A few episodes back, Pamela mentioned how the clocks on earth orbit satellites have to be adjusted periodically, forward in time, to match real time on earth. Is there some formula that calculates this same type of adjustment to match the "real" time at the center of the universe? So the further away we are from center, the more of an adjustment we have to make?

indie
2010-Mar-15, 02:23 AM
Hello

Sorry for this first post of mine, its a huge bump on an old thread and its also sort of a complain :whistle:
As the title suggests, the episode is missing, can't download it in the archive or via the show page.

Besides this minor setback, i'm very happy to have found this podcast, since it happened, all the other podcasts i have been listening to so far, are on standby, while i try to catch up. I've started from episode 1 less then a month ago :)

Anyway, i hope that i can listen to this one soon, if not, its only a questions one, but always interesting nevertheless.

Thanks for making this show Fraser and Pamela, its really great, easy to understand and it allowed me to have a much better insight on astronomy.

Sorry for the bad english.

Cheers

Empyre
2010-Mar-15, 02:31 AM
Maybe this will help: http://feeds.feedburner.com/astronomycast

syousef
2010-Mar-15, 01:07 PM
I have had no luck at all trying to get hold of these 2 episodes.

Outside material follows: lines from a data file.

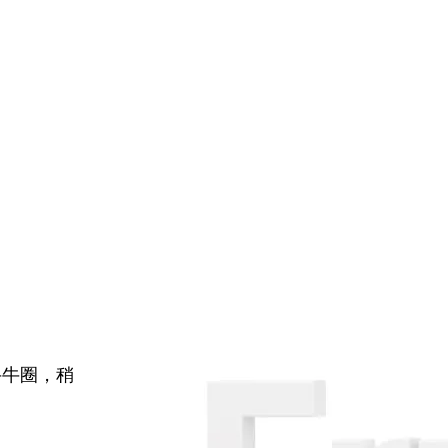
牛牛圈，稍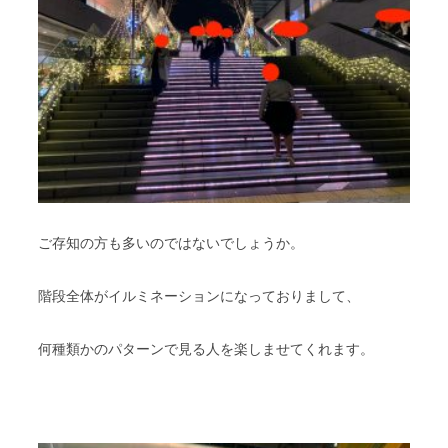
ご存知の方も多いのではないでしょうか。
階段全体がイルミネーションになっておりまして、
何種類かのパターンで見る人を楽しませてくれます。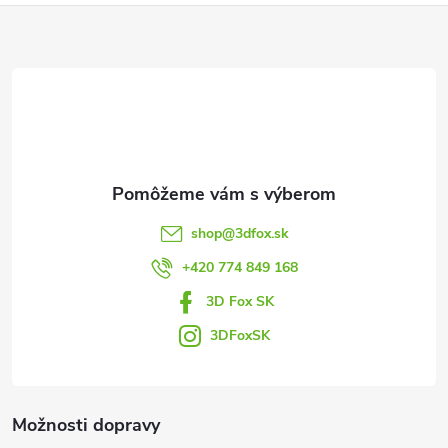
Z
á
p
ä
t
shop
@
3dfox.sk
i
+420 774 849 168
3D Fox SK
e
3DFoxSK
Možnosti dopravy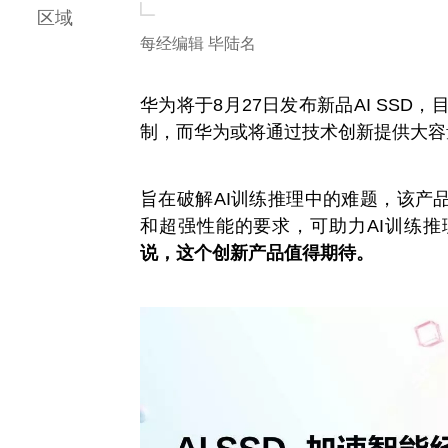
区域
每经编辑 毕陆名
华为将于8月27日发布新品AI SSD
制，而华为或将通过技术创新提供大容
旨在破解AI训练推理中的难题，该产
和超强性能的要求，可助力AI训练推
说，这个创新产品值得期待。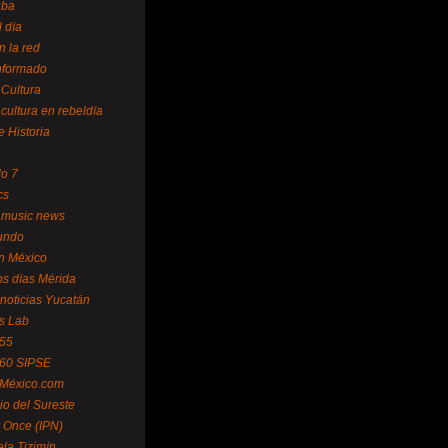
uba
l día
n la red
Informado
 Cultura
 cultura en rebeldía
e Historia
lo 7
cs
 music news
undo
ín México
s días Mérida
noticias Yucatán
s Lab
 55
 60 SIPSE
 México.com
o del Sureste
 Once (IPN)
la Tizimín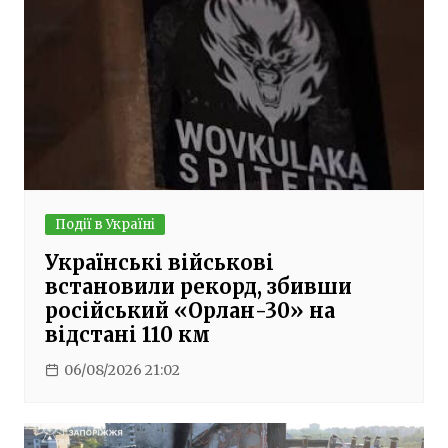
Події в Україні
Українські військові
встановили рекорд, збивши
російський «Орлан-30» на
відстані 110 км
06/08/2026 21:02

In the last 2-3 weeks I've downloaded all the rest. I'm going through about 4 shows a day. Would love to complete the collection! If anyone's reading who can assist please do.

Loving the show.

Andrew from Canada
2010-Mar-18, 09:39 PM
Hey Fraser!!
I have been listening to Astronomy Cast for a couple years now! I love it and have learned so much from it! Thanks for all your hard work!